Section 34 Lo/hi Variables, types of variable, and contrasts

My strong suggestion will be that we can make a lot of sense of causal maps if we think of the nodes/factors/vertexes/tags as variables taking values between 0 and 1 (or maybe -1 and 1). I call variables of this kind “lo/hi” variables for the want of a better word.

Variables of this type are common in some parts of social science, e.g Kosko (1986).

Standardising our causal maps to use these kinds of variables in most cases will make most tasks a lot easier, in particular the hard task of specifying a suitable “soft arithmetic” for combining and simplifying hosts of causal fragments.

We can say, “confidence in the President is around 20% whereas for the former President it was around 50%” or “the project was performing at about half of its potential” even if we don’t make it clear what the numbers mean exactly. This method is pretty good for expressing a lot of the variables we encounter, so wellbeing of .9 would be pretty amazing, 0 is impossibly bad.

This value can have quite general meaning:

the value within an empirical range e.g. “this summer is as hot as we have ever had” (this summer temperature ≈ .95)
the value without reference to an empirical range e.g. “the teachers’ skills were appalling” (teachers’ skills ≈ .1)
the proportion of a set of things which have a binary property e.g. “most of the children seem happy” (happiness of the children ≈ .75)
the strength of the membership of something in a certain set e.g. “country X is only partly democratic” (country X democracy level ≈ .5)
the probability of a binary variable e.g. “the chances of war are now very low” (chance of war ≈ .1)
the strength of our information about a binary variable

The point is our respondents will anyway use such language which we need to reproduce, and also that when coding and then combining causal fragments, we sometimes have to commit to expressing a non-numerical claim with a rough number.

These ranges might also be tied to some kind of empirical distribution, so “Income from farming = .95” would mean it is in the middle of the top 10%, etc.

The terrible danger of these kinds of numbers is that if we use them, someone will accuse us of trying to achieve an unjustified level of “accuracy”. Whereas we don’t in fact want accuracy. But we don’t want to lose the kind of broad-brush information about small, large, largest, negligible, which our respondents are actually telling us. My suggestion is to hardly ever show the numbers and use them only for our “internal” calculations. Occasionally it might be useful to use semi-standardised phrases like “very high” / “high” etc, and/or empirically-grounded phrases like “in the bottom 10%”.

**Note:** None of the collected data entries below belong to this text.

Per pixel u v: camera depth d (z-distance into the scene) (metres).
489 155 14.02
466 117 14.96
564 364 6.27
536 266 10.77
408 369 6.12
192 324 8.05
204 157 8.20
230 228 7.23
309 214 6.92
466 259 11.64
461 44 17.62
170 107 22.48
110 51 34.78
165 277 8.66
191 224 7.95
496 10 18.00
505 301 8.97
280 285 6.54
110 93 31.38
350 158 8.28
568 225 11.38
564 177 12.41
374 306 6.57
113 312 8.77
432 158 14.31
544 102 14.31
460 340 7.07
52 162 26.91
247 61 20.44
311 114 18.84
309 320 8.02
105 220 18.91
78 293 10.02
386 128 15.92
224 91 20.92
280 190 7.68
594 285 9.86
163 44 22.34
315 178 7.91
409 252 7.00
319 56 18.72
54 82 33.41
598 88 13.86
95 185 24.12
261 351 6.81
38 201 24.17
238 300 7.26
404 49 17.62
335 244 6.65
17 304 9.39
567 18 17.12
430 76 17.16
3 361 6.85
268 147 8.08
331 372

Another advantage of lo/hi numbers is that not only the current value of variables but also in some sense the strength of arrows can be captured with them (though we might like to encode the strength of arrows in a broader range, from -1, rather than 0, to 1).

We can directly interpret lo/hi information about the effect of a causal package on a consequence variable as an analog to effect size: 1 means total control, 0 means none. When we “zoom out” to ask about direct effects of a variable or package on variables further downstream of it, this effect size information is particularly interesting. It is the key to answering a core demand on our app and on reasoning with causal maps; to be able to say that, for example, variable B is a much more important influence on outcome O than variable C.

We can already start to guess how this kind of soft arithmetic will work – for example, if E is already at 90% and C has a 100%, positive, influence on E, and then we set C to 90%, we are at least sure E isn’t going to decrease and we’d expect it increase a bit. Whereas if the influence of C on E is strongly negative, say -90%, then if we set C to be large rather than small, we’d probably expect E to drop.

The details of how this arithmetic might work are up for grabs. But I will try to sketch out some solutions in the next sections.

It is relatively simple to extend this idea to the range -1 to 1, i.e. including the idea of variables with negative levels.

We already encode arrows as having negative influences.